**PROMPT**
Only an exact copy of the entries, stripped of pictures, will serve as the answer.

START EXERCISE MATERIALS

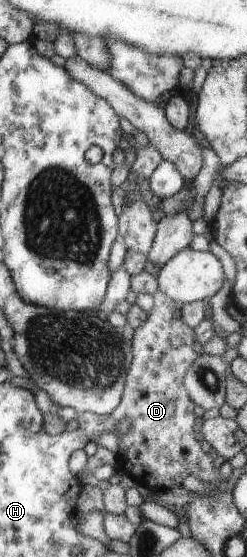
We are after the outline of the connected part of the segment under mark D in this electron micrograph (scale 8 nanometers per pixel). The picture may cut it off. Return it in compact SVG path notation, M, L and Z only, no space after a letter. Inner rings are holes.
M167 298L167 301L160 303L160 305L155 305L151 312L148 314L147 321L145 321L144 325L141 325L138 329L135 329L135 335L133 335L132 341L134 342L134 361L131 361L131 369L127 373L126 384L125 384L125 392L123 393L122 402L114 410L114 412L109 413L108 415L96 416L93 413L85 412L78 413L77 415L77 423L79 424L78 431L85 433L87 437L91 437L91 441L96 441L98 445L98 440L103 433L107 433L107 431L111 431L117 436L119 440L119 452L116 454L116 459L118 461L119 466L122 468L122 472L124 474L129 475L137 485L141 485L149 489L150 491L173 491L173 487L179 487L181 483L183 483L183 479L187 477L187 475L194 475L203 483L207 483L207 485L215 485L218 486L223 483L221 480L220 473L217 473L217 468L213 467L213 459L203 451L203 447L197 443L197 435L195 435L195 415L193 415L193 409L195 409L195 405L193 405L194 401L190 397L189 391L186 389L185 378L186 374L189 372L191 365L194 365L195 359L202 355L202 345L197 343L195 339L195 331L193 328L188 327L187 324L183 321L183 313L181 313L181 308L183 304L175 303L175 301ZM121 419L127 419L129 421L129 425L131 425L131 431L127 433L127 435L121 435L119 431L117 431L117 425L121 423Z

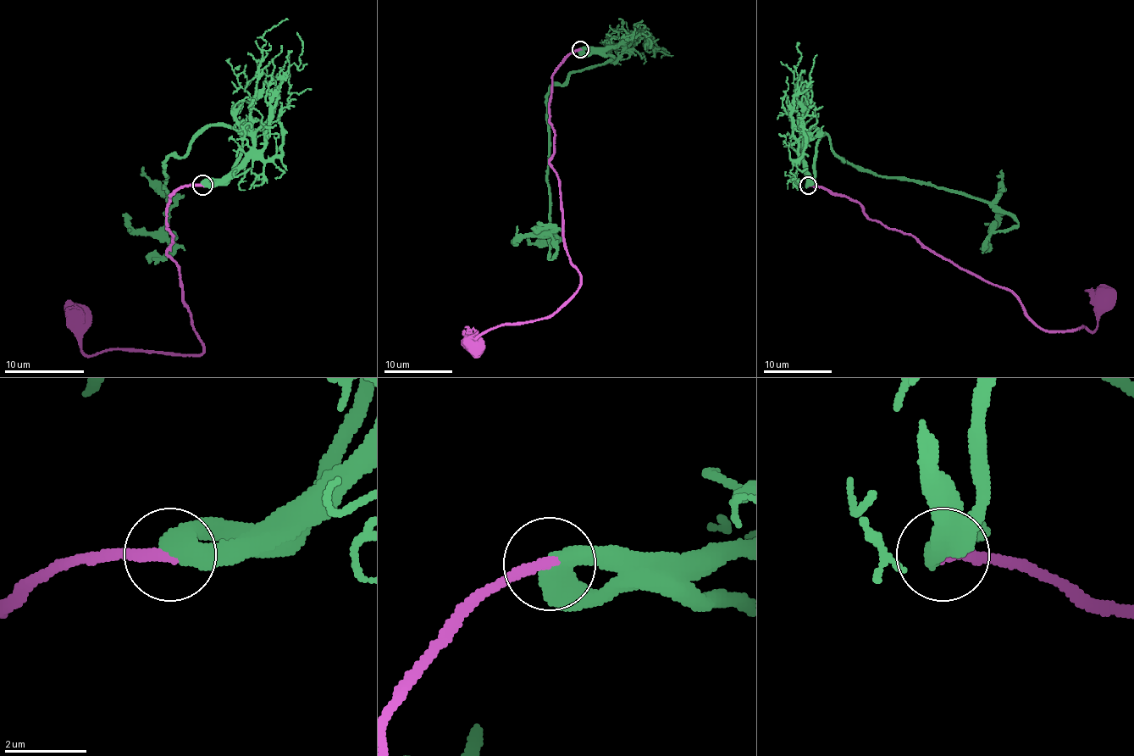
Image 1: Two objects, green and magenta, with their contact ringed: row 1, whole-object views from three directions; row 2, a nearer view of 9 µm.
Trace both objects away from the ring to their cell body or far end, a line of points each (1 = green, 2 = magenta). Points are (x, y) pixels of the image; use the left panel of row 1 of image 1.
1: (202, 184), (232, 170), (242, 138), (232, 128), (208, 126), (164, 162), (174, 235), (138, 232), (122, 214)
2: (202, 184), (186, 184), (166, 208), (166, 252), (178, 266), (202, 352), (85, 355), (76, 319)

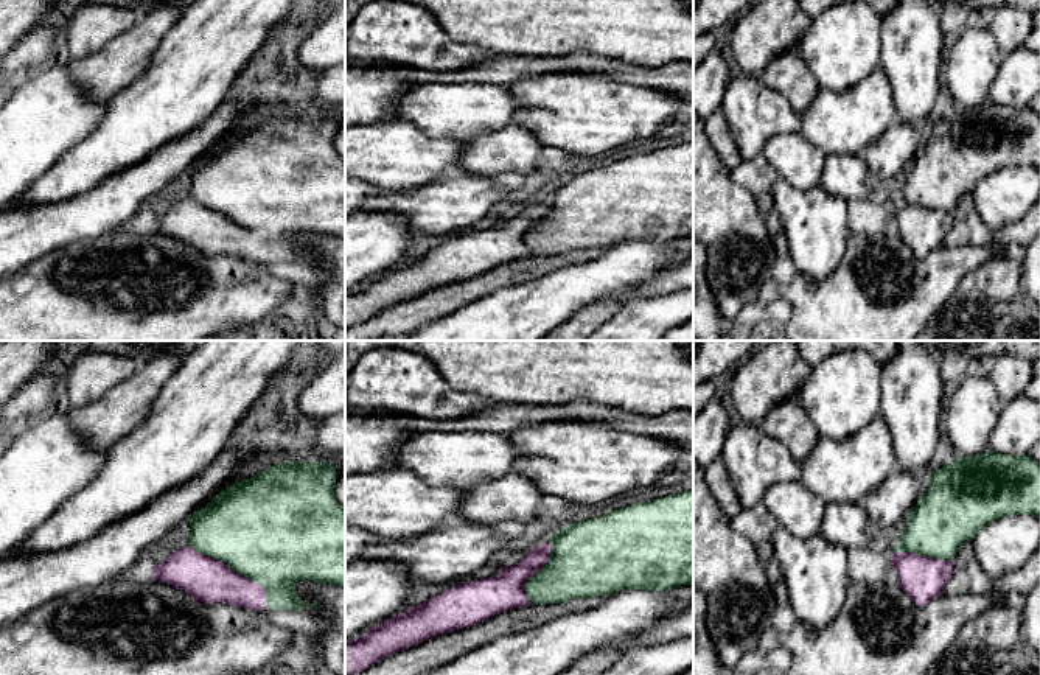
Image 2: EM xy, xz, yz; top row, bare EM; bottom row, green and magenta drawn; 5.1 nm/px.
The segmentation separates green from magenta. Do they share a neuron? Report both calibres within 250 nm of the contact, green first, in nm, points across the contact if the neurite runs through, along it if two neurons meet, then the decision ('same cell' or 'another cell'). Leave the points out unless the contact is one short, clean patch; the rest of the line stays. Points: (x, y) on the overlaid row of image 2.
360/190 nm | same cell

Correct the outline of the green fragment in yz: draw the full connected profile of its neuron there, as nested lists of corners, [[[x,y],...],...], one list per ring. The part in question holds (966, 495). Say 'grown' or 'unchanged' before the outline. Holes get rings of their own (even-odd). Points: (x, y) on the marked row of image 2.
grown; [[[993,449],[976,456],[962,456],[933,473],[927,495],[917,501],[906,518],[906,527],[891,555],[899,572],[900,588],[919,607],[944,594],[953,574],[958,549],[975,538],[989,523],[1006,515],[1034,515],[1040,518],[1040,465],[1029,456],[1001,454]]]

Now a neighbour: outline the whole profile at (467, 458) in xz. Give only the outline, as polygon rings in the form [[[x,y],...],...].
[[[421,431],[395,451],[395,468],[409,470],[429,485],[471,488],[511,473],[518,457],[507,432]]]

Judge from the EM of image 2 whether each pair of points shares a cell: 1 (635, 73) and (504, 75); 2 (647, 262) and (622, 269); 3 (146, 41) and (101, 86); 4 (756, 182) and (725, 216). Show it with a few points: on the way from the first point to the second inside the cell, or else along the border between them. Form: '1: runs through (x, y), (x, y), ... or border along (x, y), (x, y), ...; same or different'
1: runs through (602, 67), (593, 64), (537, 66); same
2: runs through (641, 262), (628, 263); same
3: runs through (136, 52), (112, 75); same
4: border along (729, 171), (731, 178), (756, 198); different

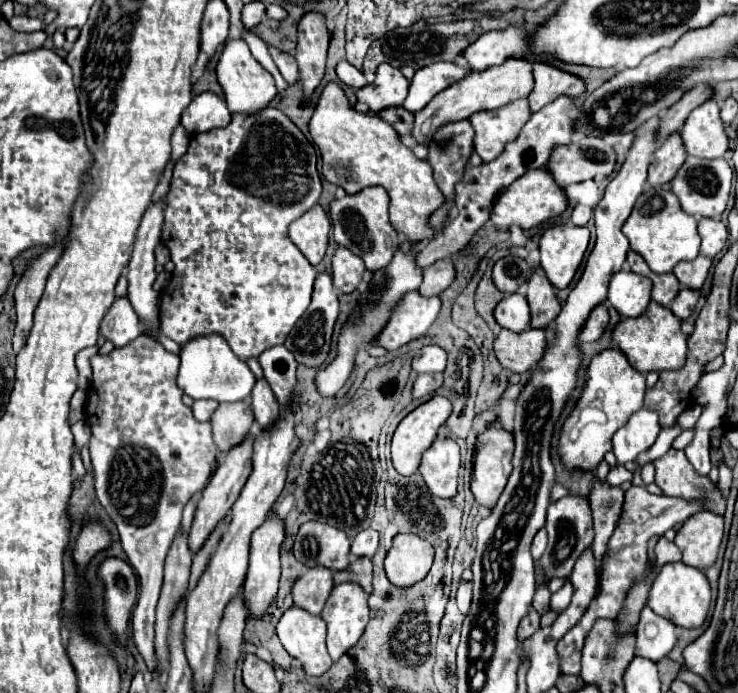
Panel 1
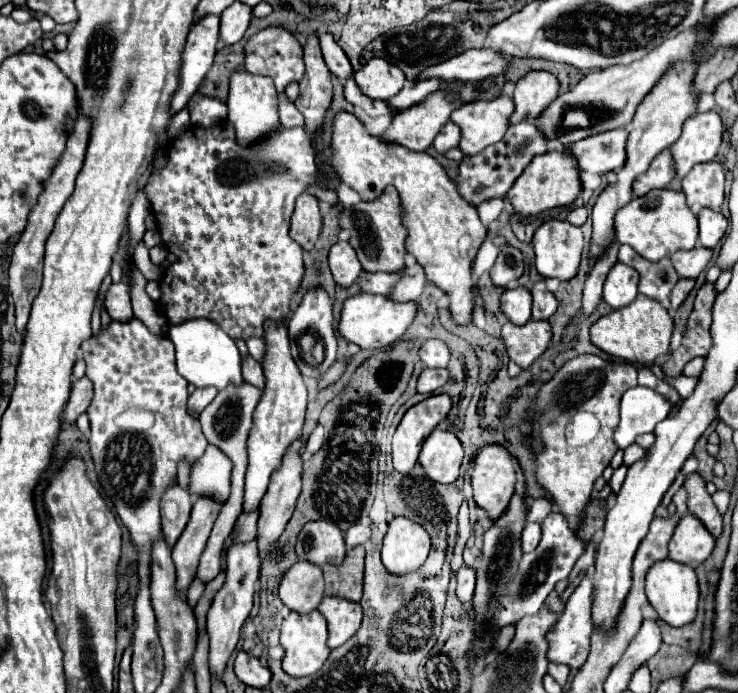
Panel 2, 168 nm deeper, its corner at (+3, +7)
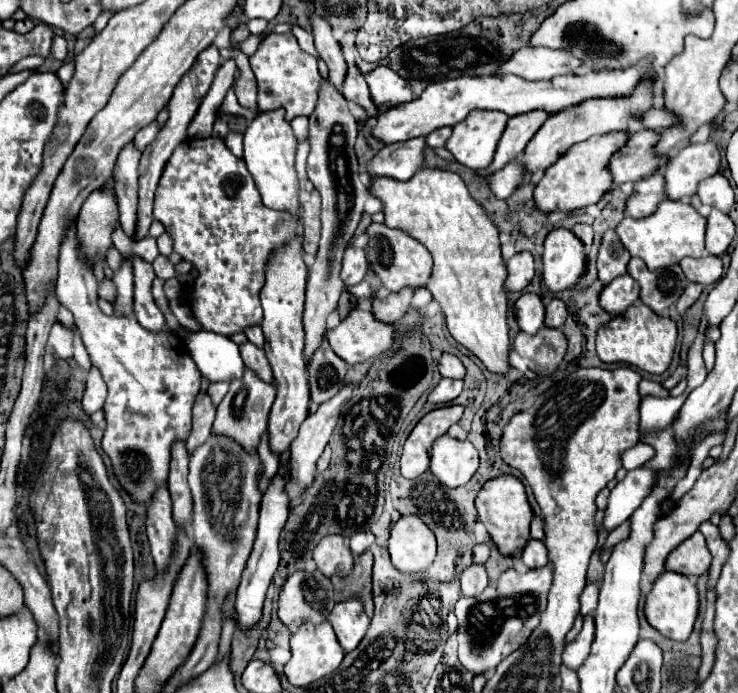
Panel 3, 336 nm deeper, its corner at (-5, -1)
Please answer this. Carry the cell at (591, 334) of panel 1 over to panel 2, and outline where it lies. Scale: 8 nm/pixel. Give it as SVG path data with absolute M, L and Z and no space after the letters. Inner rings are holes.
M611 244L609 250L595 262L591 274L587 276L587 282L585 282L585 290L583 290L583 304L581 304L581 312L583 316L591 316L599 302L601 302L601 292L603 292L603 282L605 282L605 276L609 272L609 268L617 262L617 244Z

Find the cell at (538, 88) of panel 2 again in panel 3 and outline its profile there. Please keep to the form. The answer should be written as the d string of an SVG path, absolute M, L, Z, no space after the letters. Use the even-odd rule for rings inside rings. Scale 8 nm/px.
M541 110L509 118L507 128L505 128L505 132L503 132L503 136L499 140L499 146L497 146L493 162L489 164L489 168L479 170L477 174L483 176L483 178L491 176L491 172L499 170L499 168L503 168L503 164L515 160L525 150L527 142L535 136L535 132L543 126L543 122L547 118L549 118L549 114L541 112Z

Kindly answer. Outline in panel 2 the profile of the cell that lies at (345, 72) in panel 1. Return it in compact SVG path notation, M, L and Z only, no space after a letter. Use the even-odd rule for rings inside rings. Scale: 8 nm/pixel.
M319 34L319 42L321 42L321 50L323 50L323 58L329 66L329 70L339 78L339 80L349 80L353 76L353 68L349 58L345 56L345 52L341 50L341 46L333 40L331 34Z

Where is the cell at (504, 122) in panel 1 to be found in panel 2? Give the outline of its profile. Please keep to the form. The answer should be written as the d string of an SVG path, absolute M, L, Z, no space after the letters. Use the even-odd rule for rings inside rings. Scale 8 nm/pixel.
M501 94L495 100L469 102L455 110L451 120L461 128L459 148L463 154L473 156L499 142L509 128L511 112L515 112L515 104L507 94Z

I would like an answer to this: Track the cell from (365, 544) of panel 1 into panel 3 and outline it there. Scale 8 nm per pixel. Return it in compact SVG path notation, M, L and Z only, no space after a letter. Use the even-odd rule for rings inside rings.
M365 530L365 532L355 532L355 534L349 538L349 548L351 548L351 552L357 556L357 554L369 550L369 546L373 544L373 540L375 540L375 536L373 536L369 530Z

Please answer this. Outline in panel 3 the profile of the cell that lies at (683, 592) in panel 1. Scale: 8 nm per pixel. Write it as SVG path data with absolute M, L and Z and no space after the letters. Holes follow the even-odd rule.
M663 572L651 592L647 594L647 600L645 600L645 618L647 622L659 630L665 638L671 638L671 640L687 640L691 630L693 630L693 624L697 620L697 612L699 612L699 594L697 594L697 588L695 584L683 576L683 574L677 574L677 572Z

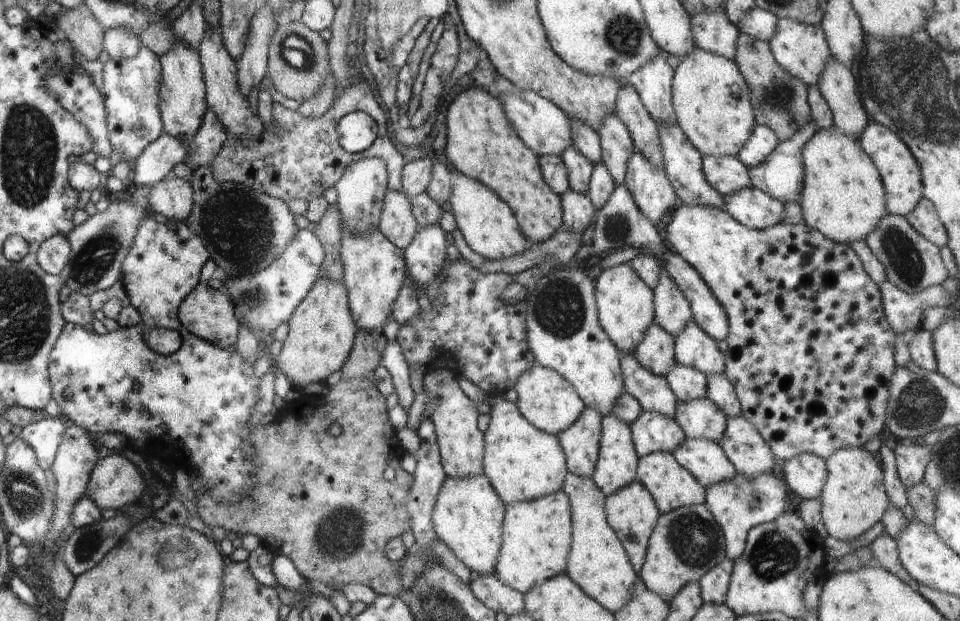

END EXERCISE MATERIALS

**SOLUTION FOR THIS PROBLEM**
We are after the outline of the connected part of the segment under mark D in this electron micrograph (scale 8 nanometers per pixel). The picture may cut it off. Return it in compact SVG path notation, M, L and Z only, no space after a letter. Inner rings are holes.
M167 298L167 301L160 303L160 305L155 305L151 312L148 314L147 321L145 321L144 325L141 325L138 329L135 329L135 335L133 335L132 341L134 342L134 361L131 361L131 369L127 373L126 384L125 384L125 392L123 393L122 402L114 410L114 412L109 413L108 415L96 416L93 413L85 412L78 413L77 415L77 423L79 424L78 431L85 433L87 437L91 437L91 441L96 441L98 445L98 440L103 433L107 433L107 431L111 431L117 436L119 440L119 452L116 454L116 459L118 461L119 466L122 468L122 472L124 474L129 475L137 485L141 485L149 489L150 491L173 491L173 487L179 487L181 483L183 483L183 479L187 477L187 475L194 475L203 483L207 483L207 485L215 485L218 486L223 483L221 480L220 473L217 473L217 468L213 467L213 459L203 451L203 447L197 443L197 435L195 435L195 415L193 415L193 409L195 409L195 405L193 405L194 401L190 397L189 391L186 389L185 378L186 374L189 372L191 365L194 365L195 359L202 355L202 345L197 343L195 339L195 331L193 328L188 327L187 324L183 321L183 313L181 313L181 308L183 304L175 303L175 301ZM121 419L127 419L129 421L129 425L131 425L131 431L127 433L127 435L121 435L119 431L117 431L117 425L121 423Z

Image 1: Two objects, green and magenta, with their contact ringed: row 1, whole-object views from three directions; row 2, a nearer view of 9 µm.
Trace both objects away from the ring to their cell body or far end, a line of points each (1 = green, 2 = magenta). Points are (x, y) pixels of the image; use the left panel of row 1 of image 1.
1: (202, 184), (232, 170), (242, 138), (232, 128), (208, 126), (164, 162), (174, 235), (138, 232), (122, 214)
2: (202, 184), (186, 184), (166, 208), (166, 252), (178, 266), (202, 352), (85, 355), (76, 319)

Image 2: EM xy, xz, yz; top row, bare EM; bottom row, green and magenta drawn; 5.1 nm/px.
The segmentation separates green from magenta. Do they share a neuron? Report both calibres within 250 nm of the contact, green first, in nm, points across the contact if the neurite runs through, along it if two neurons meet, then the decision ('same cell' or 'another cell'). Leave the points out unless the contact is one short, clean patch; the rest of the line stays. Points: (x, y) on the overlaid row of image 2.
360/190 nm | same cell

Correct the outline of the green fragment in yz: draw the full connected profile of its neuron there, as nested lists of corners, [[[x,y],...],...], one list per ring. The part in question holds (966, 495). Say 'grown' or 'unchanged' before the outline. Holes get rings of their own (even-odd). Points: (x, y) on the marked row of image 2.
grown; [[[993,449],[976,456],[962,456],[933,473],[927,495],[917,501],[906,518],[906,527],[891,555],[899,572],[900,588],[919,607],[944,594],[953,574],[958,549],[975,538],[989,523],[1006,515],[1034,515],[1040,518],[1040,465],[1029,456],[1001,454]]]

Now a neighbour: outline the whole profile at (467, 458) in xz. Give only the outline, as polygon rings in the form [[[x,y],...],...].
[[[421,431],[395,451],[395,468],[409,470],[429,485],[471,488],[511,473],[518,457],[507,432]]]

Judge from the EM of image 2 whether each pair of points shares a cell: 1 (635, 73) and (504, 75); 2 (647, 262) and (622, 269); 3 (146, 41) and (101, 86); 4 (756, 182) and (725, 216). Show it with a few points: on the way from the first point to the second inside the cell, or else along the border between them. Form: '1: runs through (x, y), (x, y), ... or border along (x, y), (x, y), ...; same or different'
1: runs through (602, 67), (593, 64), (537, 66); same
2: runs through (641, 262), (628, 263); same
3: runs through (136, 52), (112, 75); same
4: border along (729, 171), (731, 178), (756, 198); different

Panel 1
Panel 2, 168 nm deeper, its corner at (+3, +7)
Panel 3, 336 nm deeper, its corner at (-5, -1)
Please answer this. Carry the cell at (591, 334) of panel 1 over to panel 2, and outline where it lies. Scale: 8 nm/pixel. Give it as SVG path data with absolute M, L and Z and no space after the letters. Inner rings are holes.
M611 244L609 250L595 262L591 274L587 276L587 282L585 282L585 290L583 290L583 304L581 304L581 312L583 316L591 316L599 302L601 302L601 292L603 292L603 282L605 282L605 276L609 272L609 268L617 262L617 244Z

Find the cell at (538, 88) of panel 2 again in panel 3 and outline its profile there. Please keep to the form. The answer should be written as the d string of an SVG path, absolute M, L, Z, no space after the letters. Use the even-odd rule for rings inside rings. Scale 8 nm/px.
M541 110L509 118L507 128L505 128L505 132L503 132L503 136L499 140L499 146L497 146L493 162L489 164L489 168L479 170L477 174L483 176L483 178L491 176L491 172L499 170L499 168L503 168L503 164L515 160L525 150L527 142L535 136L535 132L543 126L543 122L547 118L549 118L549 114L541 112Z

Kindly answer. Outline in panel 2 the profile of the cell that lies at (345, 72) in panel 1. Return it in compact SVG path notation, M, L and Z only, no space after a letter. Use the even-odd rule for rings inside rings. Scale: 8 nm/pixel.
M319 34L319 42L321 42L321 50L323 50L323 58L329 66L329 70L339 78L339 80L349 80L353 76L353 68L349 58L345 56L345 52L341 50L341 46L333 40L331 34Z

Where is the cell at (504, 122) in panel 1 to be found in panel 2? Give the outline of its profile. Please keep to the form. The answer should be written as the d string of an SVG path, absolute M, L, Z, no space after the letters. Use the even-odd rule for rings inside rings. Scale 8 nm/pixel.
M501 94L495 100L469 102L455 110L451 120L461 128L459 148L463 154L473 156L499 142L509 128L511 112L515 112L515 104L507 94Z

I would like an answer to this: Track the cell from (365, 544) of panel 1 into panel 3 and outline it there. Scale 8 nm per pixel. Return it in compact SVG path notation, M, L and Z only, no space after a letter. Use the even-odd rule for rings inside rings.
M365 530L365 532L355 532L355 534L349 538L349 548L351 548L351 552L357 556L357 554L369 550L369 546L373 544L373 540L375 540L375 536L373 536L369 530Z

Please answer this. Outline in panel 3 the profile of the cell that lies at (683, 592) in panel 1. Scale: 8 nm per pixel. Write it as SVG path data with absolute M, L and Z and no space after the letters. Holes follow the even-odd rule.
M663 572L651 592L647 594L647 600L645 600L645 618L647 622L659 630L665 638L671 638L671 640L687 640L691 630L693 630L693 624L697 620L697 612L699 612L699 594L697 594L697 588L695 584L683 576L683 574L677 574L677 572Z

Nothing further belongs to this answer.